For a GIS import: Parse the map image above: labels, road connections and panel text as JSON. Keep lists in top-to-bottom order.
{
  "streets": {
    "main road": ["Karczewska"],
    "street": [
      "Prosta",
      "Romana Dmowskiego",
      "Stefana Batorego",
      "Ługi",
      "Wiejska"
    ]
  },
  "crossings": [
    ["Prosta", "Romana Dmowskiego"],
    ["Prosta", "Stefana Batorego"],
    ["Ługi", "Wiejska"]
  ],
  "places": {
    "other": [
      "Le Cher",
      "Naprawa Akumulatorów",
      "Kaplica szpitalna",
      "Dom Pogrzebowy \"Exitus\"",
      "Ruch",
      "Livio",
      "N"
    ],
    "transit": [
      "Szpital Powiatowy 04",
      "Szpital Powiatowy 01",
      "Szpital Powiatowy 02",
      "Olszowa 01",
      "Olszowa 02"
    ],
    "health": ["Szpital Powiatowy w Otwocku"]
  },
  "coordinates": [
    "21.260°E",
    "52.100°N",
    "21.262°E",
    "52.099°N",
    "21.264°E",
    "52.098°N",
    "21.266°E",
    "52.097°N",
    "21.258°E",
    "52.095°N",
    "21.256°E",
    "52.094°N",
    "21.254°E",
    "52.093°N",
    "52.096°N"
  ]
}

· · · · · · ·

The entries must all be transcribed exactly.

RESPONSE BELOW:
For a GIS import: Parse the map image above: labels, road connections and panel text as JSON. Keep lists in top-to-bottom order.
{
  "streets": {
    "main road": ["Karczewska"],
    "street": [
      "Prosta",
      "Romana Dmowskiego",
      "Stefana Batorego",
      "Ługi",
      "Wiejska"
    ]
  },
  "crossings": [
    ["Prosta", "Romana Dmowskiego"],
    ["Prosta", "Stefana Batorego"],
    ["Ługi", "Wiejska"]
  ],
  "places": {
    "other": [
      "Le Cher",
      "Naprawa Akumulatorów",
      "Kaplica szpitalna",
      "Dom Pogrzebowy \"Exitus\"",
      "Ruch",
      "Livio",
      "N"
    ],
    "transit": [
      "Szpital Powiatowy 04",
      "Szpital Powiatowy 01",
      "Szpital Powiatowy 02",
      "Olszowa 01",
      "Olszowa 02"
    ],
    "health": ["Szpital Powiatowy w Otwocku"]
  },
  "coordinates": [
    "21.260°E",
    "52.100°N",
    "21.262°E",
    "52.099°N",
    "21.264°E",
    "52.098°N",
    "21.266°E",
    "52.097°N",
    "21.258°E",
    "52.095°N",
    "21.256°E",
    "52.094°N",
    "21.254°E",
    "52.093°N",
    "52.096°N"
  ]
}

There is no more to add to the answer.